Les herbes bougeaient à leur droite, et un petit museau fit son apparition, reniflant les voyageurs.
— Un marcassin, nota Charles d’une voix peu rassurée.
Astark hocha la tête, et ne répondit pas, tout deux savait ce que cela signifiait. La laie, leur mère, n’était pas loin, et avec les petits si proche elle se montrerait agressive. Ils continuèrent au pas, tâchant de ne montrer ni peur, ni agressivité. Loin au devant, ils virent le sanglier allongé au sol allaitant trois de ses petits. Elle se redressa brusquement à la vue du cheval. Ses yeux porcins fixèrent les deux frères avec une intensité dans laquelle on lisait sa fureur. Son corps massif se mouva avec souplesse, elle se mit à charger, ses sabots martelèrent le sol à une vitesse vertigineuse. Sur le point de s’écraser contre le cheval, celui-ci fit une cabriole, projetant Astark au sol. Il dégringola dans la terre en pente, et roula sur quelques mètres, se protégeant le corps et le visage du mieux qu’il put. La laie reprit sa charge folle vers le cheval qui fit une nouvelle cabriole pour l’éviter, avant de détaler, emmenant avec lui son frère qui regardait la scène impuissant.

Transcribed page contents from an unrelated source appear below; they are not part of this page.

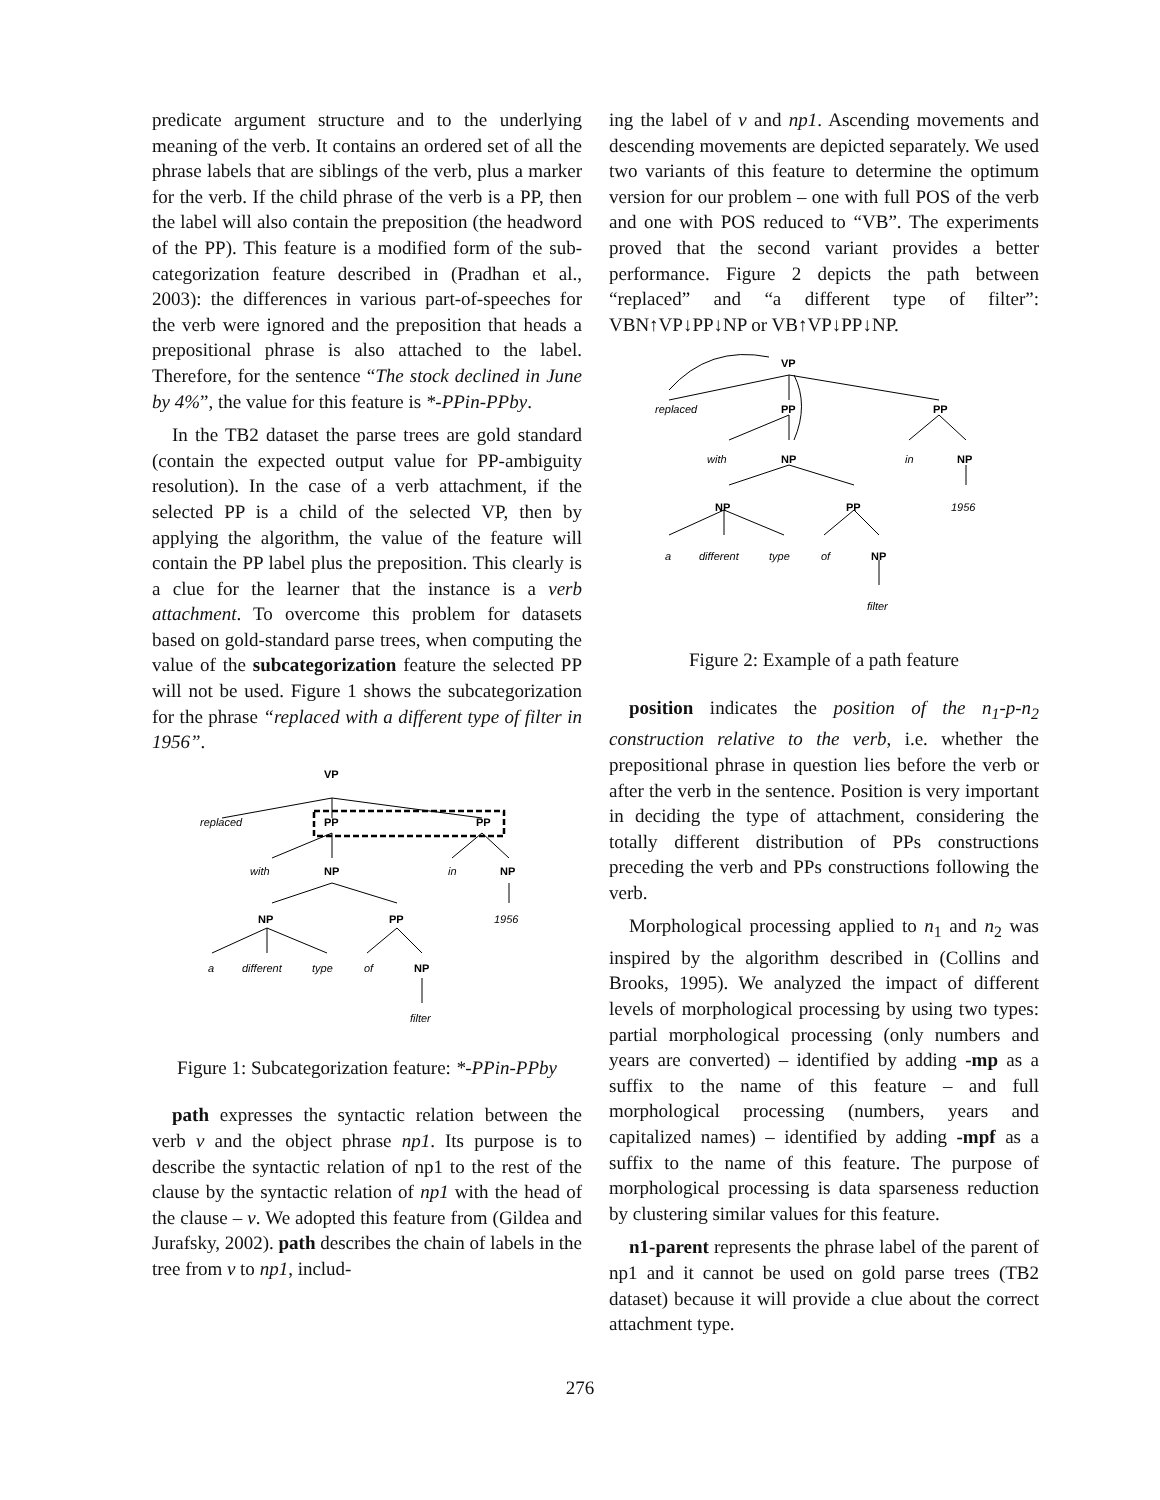predicate argument structure and to the underlying meaning of the verb. It contains an ordered set of all the phrase labels that are siblings of the verb, plus a marker for the verb. If the child phrase of the verb is a PP, then the label will also contain the preposition (the headword of the PP). This feature is a modified form of the sub-categorization feature described in (Pradhan et al., 2003): the differences in various part-of-speeches for the verb were ignored and the preposition that heads a prepositional phrase is also attached to the label. Therefore, for the sentence “The stock declined in June by 4%”, the value for this feature is *-PPin-PPby.
In the TB2 dataset the parse trees are gold standard (contain the expected output value for PP-ambiguity resolution). In the case of a verb attachment, if the selected PP is a child of the selected VP, then by applying the algorithm, the value of the feature will contain the PP label plus the preposition. This clearly is a clue for the learner that the instance is a verb attachment. To overcome this problem for datasets based on gold-standard parse trees, when computing the value of the subcategorization feature the selected PP will not be used. Figure 1 shows the subcategorization for the phrase “replaced with a different type of filter in 1956”.
VP
replaced
PP
PP
with
NP
in
NP
NP
PP
1956
a
different
type
of
NP
filter
Figure 1: Subcategorization feature: *-PPin-PPby
path expresses the syntactic relation between the verb v and the object phrase np1. Its purpose is to describe the syntactic relation of np1 to the rest of the clause by the syntactic relation of np1 with the head of the clause – v. We adopted this feature from (Gildea and Jurafsky, 2002). path describes the chain of labels in the tree from v to np1, includ-
ing the label of v and np1. Ascending movements and descending movements are depicted separately. We used two variants of this feature to determine the optimum version for our problem – one with full POS of the verb and one with POS reduced to “VB”. The experiments proved that the second variant provides a better performance. Figure 2 depicts the path between “replaced” and “a different type of filter”: VBN↑VP↓PP↓NP or VB↑VP↓PP↓NP.
VP
replaced
PP
PP
with
NP
in
NP
NP
PP
1956
a
different
type
of
NP
filter
Figure 2: Example of a path feature
position indicates the position of the n<sub>1</sub>-p-n<sub>2</sub> construction relative to the verb, i.e. whether the prepositional phrase in question lies before the verb or after the verb in the sentence. Position is very important in deciding the type of attachment, considering the totally different distribution of PPs constructions preceding the verb and PPs constructions following the verb.
Morphological processing applied to n<sub>1</sub> and n<sub>2</sub> was inspired by the algorithm described in (Collins and Brooks, 1995). We analyzed the impact of different levels of morphological processing by using two types: partial morphological processing (only numbers and years are converted) – identified by adding -mp as a suffix to the name of this feature – and full morphological processing (numbers, years and capitalized names) – identified by adding -mpf as a suffix to the name of this feature. The purpose of morphological processing is data sparseness reduction by clustering similar values for this feature.
n1-parent represents the phrase label of the parent of np1 and it cannot be used on gold parse trees (TB2 dataset) because it will provide a clue about the correct attachment type.
276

Astark se releva, mais ses jambes refusèrent de bouger, il était comme paralysé et vit la laie charger vers lui de toute sa puissance. S’il l’encaissait, aucune herbe ne le ramènerai, pas même le plus puissant des mages. Il plongea vers la droite, évitant le martellement des sabots, le museau de la bête vint se plonger dans son estomac sur un vif revirement. Plié en deux, il eut à peine le temps de voir la bête frapper le sol qu’elle revenait déjà à la charge. Le souffle coupé, Astark ne put que regarder l’animal en furie et mit ses deux bras autour de sa tête en se préparant à l’impact. Son ventre fut empreint d’une chaleur soudaine qui gagna son corps à la vitesse d’un cheval au galop. Il crut un instant que le coup avait touché et qu’il en ressentait la douleur. Il entrevit tout autre chose. Il tissa son premier Lien, vers la bête qui chargeait et qui s’arrêta subitement au milieu de sa course. Des sensations qui n’étaient pas les siennes l’envahirent, la peur du sanglier, sa colère, l’instinct maternel. Un filament dorée flottait, comme suspendu entre eux, fantomatique apparition qui ondulait dans un rythme régulier. Et puis, une douleur saugrenue le força à se plier de nouveau, il échappa un cri déchirant, la pointe qui lui perçait le ventre et qui s’insinuait dans ses os le prostra dans une position grotesque. Elle s’atténua aussi vite qu’elle était apparue pour laisser place à un souffle haletant. La laie, qui avait vécu cette interaction par le biais du Lien, était tombé à la renverse, inanimée.
Il n’eut pas à attendre longtemps avant que la garde n’arrive, le Duc à sa tête. Charles était blême, ses épaules retombèrent lorsqu’il vit son frère vivant, son teint ne s’améliora pas cependant. C’était comme s’il avait joué sa propre vie. Barthélémy, Duc D’Arathor, n’était plus le souverain mais un père désespéré à l’idée d’avoir perdu un fils. Il descendit si vite de sa monture qu’il s’agrippa un pied dans l’étrier, le faisait chuter grossièrement. Il n’en eût cure et se rua sur Astark qui reprenait toujours son souffle, le teint blafard. Il le serra si fort dans ses bras que son fils toussa en manquant de s’étouffer. Il relâcha aussitôt son étreinte et l’observa sous toutes les coutures, son torse violacé dévoilait une ou deux côté cassées. En dehors de ça, des écorchures, de la terre et des bleus. Le Duc expira tout l’air du monde de ses poumons, ce dernier était chaud, presque brûlant. Il sentis la présence de son père plus proche qu’il ne l’avait déjà été, comme si leurs propres consciences se côtoyaient. Il y trouva quelque chose de rassurant, il se laissa aller à la douce et insistante proposition qu’il lui faisait, et sombra dans un sommeil imposé.